May 29, 2017

Adoption Myths That Aren’t True

There are many myths about adoption that simply aren’t true. Spreading lies about adoption skews impressions of what adoption is and how it functions, as well as potentially damaging the expectations of adoptive parents, birth parents, and adoptees. We’re sharing a few with you today to help dispel the falsehoods and illuminate what’s really true.

Myth #1: Birth parents can show up at any time to take the child back.

Truth: While there is a period of time in each state, before the birth mother has signed off her rights, that she may rightfully and legally decide not to go through with the adoption, once those rights have been signed off and the adoption is finalized, no birth parent can come back to claim their child. The only exception to this is if the child was adopted illegally or under false pretenses — even then there is no true system or right to reclamation, but that would fall under a different legal jurisdiction.

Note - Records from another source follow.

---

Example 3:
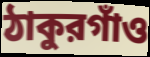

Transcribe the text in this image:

ঠাকুরগাঁও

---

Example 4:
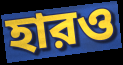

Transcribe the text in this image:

হারও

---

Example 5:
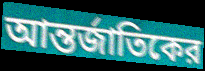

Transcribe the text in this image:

আন্তর্জাতিকের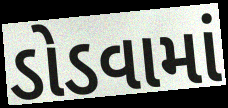
ડોડવામાં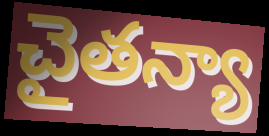
చైతన్యాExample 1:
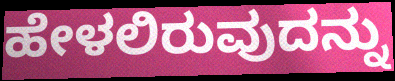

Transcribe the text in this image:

ಹೇಳಲಿರುವುದನ್ನು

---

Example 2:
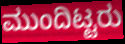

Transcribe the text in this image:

ಮುಂದಿಟ್ಟರು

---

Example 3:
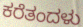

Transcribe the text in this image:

ಕರೆತಂದಳು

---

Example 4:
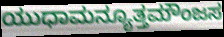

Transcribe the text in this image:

ಯುಧಾಮನ್ಯೂತ್ತಮೌಂಜಸ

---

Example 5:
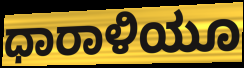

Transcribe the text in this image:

ಧಾರಾಳಿಯೂ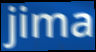
jimaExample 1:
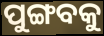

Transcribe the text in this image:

ପୁଙ୍ଗବକୁ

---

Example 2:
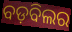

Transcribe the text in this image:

ବଡ଼ବିଲର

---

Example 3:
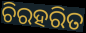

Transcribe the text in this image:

ଚିରହରିତ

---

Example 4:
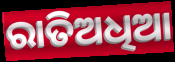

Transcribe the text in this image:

ରାତିଅଧିଆ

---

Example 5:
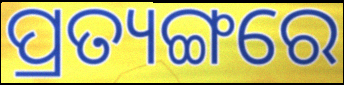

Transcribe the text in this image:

ପ୍ରତ୍ୟଙ୍ଗରେ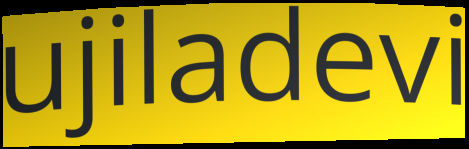
ujiladevi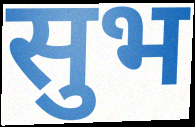
सुभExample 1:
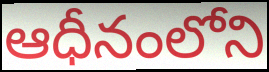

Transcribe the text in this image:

ఆధీనంలోని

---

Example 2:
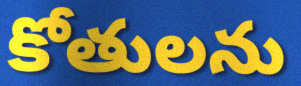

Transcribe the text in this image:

కోతులను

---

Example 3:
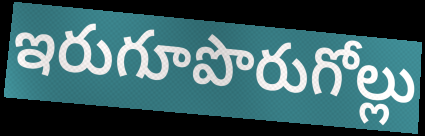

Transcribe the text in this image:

ఇరుగూపొరుగోల్లు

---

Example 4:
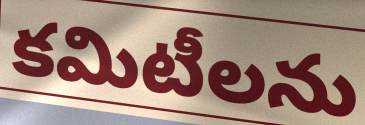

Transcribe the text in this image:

కమిటీలను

Myth #2: Adoptions take forever to complete

Truth: While the general time span is 1-2 years, adoptions can happen in as quickly as one day or a couple months—it just depends on your situation.

Myth #3: Adopted children can’t be loved the same as biological children.

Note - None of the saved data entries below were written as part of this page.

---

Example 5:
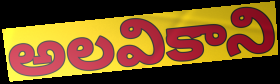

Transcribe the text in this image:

అలవికానిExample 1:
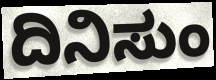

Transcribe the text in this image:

ದಿನಿಸುಂ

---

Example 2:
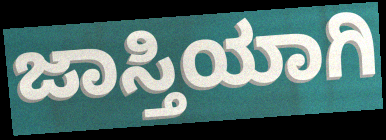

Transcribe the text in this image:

ಜಾಸ್ತಿಯಾಗಿ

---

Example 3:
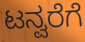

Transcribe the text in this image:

ಟನ್ವರೆಗೆ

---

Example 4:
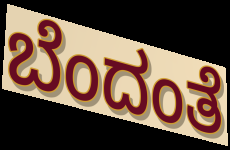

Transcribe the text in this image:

ಬೆಂದಂತೆ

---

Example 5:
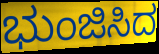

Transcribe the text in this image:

ಭುಂಜಿಸಿದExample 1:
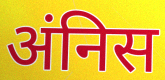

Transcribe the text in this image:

अंनिस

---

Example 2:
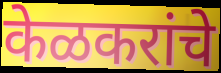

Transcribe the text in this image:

केळकरांचे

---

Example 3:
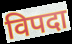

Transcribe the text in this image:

विपदा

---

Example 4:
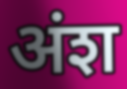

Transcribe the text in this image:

अंश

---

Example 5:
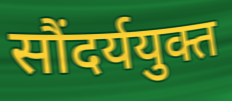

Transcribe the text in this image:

सौंदर्ययुक्त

Truth: You ask any adoptive parent and see what they say about this.* Incredibly, deeply, profoundly false.

*Note: what is also not a myth is that it’s actually quite rude to ask this to an adoptive parent. If you are a prospective adoptive parent and this is something you fear, it’s one thing to express that fear to someone who has adopted so you can get their feedback. But straight-up asking an adoptive parent if the love they have for their child is the same as a biological parent’s is never okay.

Myth #4: Adopted children thrive best with heterosexual parents.

Truth: There is no study, no proof, and no evidence to suggest that adopted children do not thrive beautifully among a diverse array of family situations. In fact, a recent study suggests just the opposite: there is no emotional or physical difference between children of same-sex and heterosexual parents. Just as biological children grow up in myriad different types of homes, and turn out in all sorts of different and wonderful ways, adopted children thrive and exist in the same manner.

Myth #5: You can only adopt a child who is the same ethnicity as you.

Truth: This couldn’t be further from the truth! If you are willing to bring a child into your home and love them, and take care of them and make them your child for life, then there is no limit on who that child can be, where they come from, or how different — physically, ethnically or otherwise — they seemingly are from you. That is the beauty of adoption…every one has the opportunity to become part of the family they deserve. And there is no discrimination in that.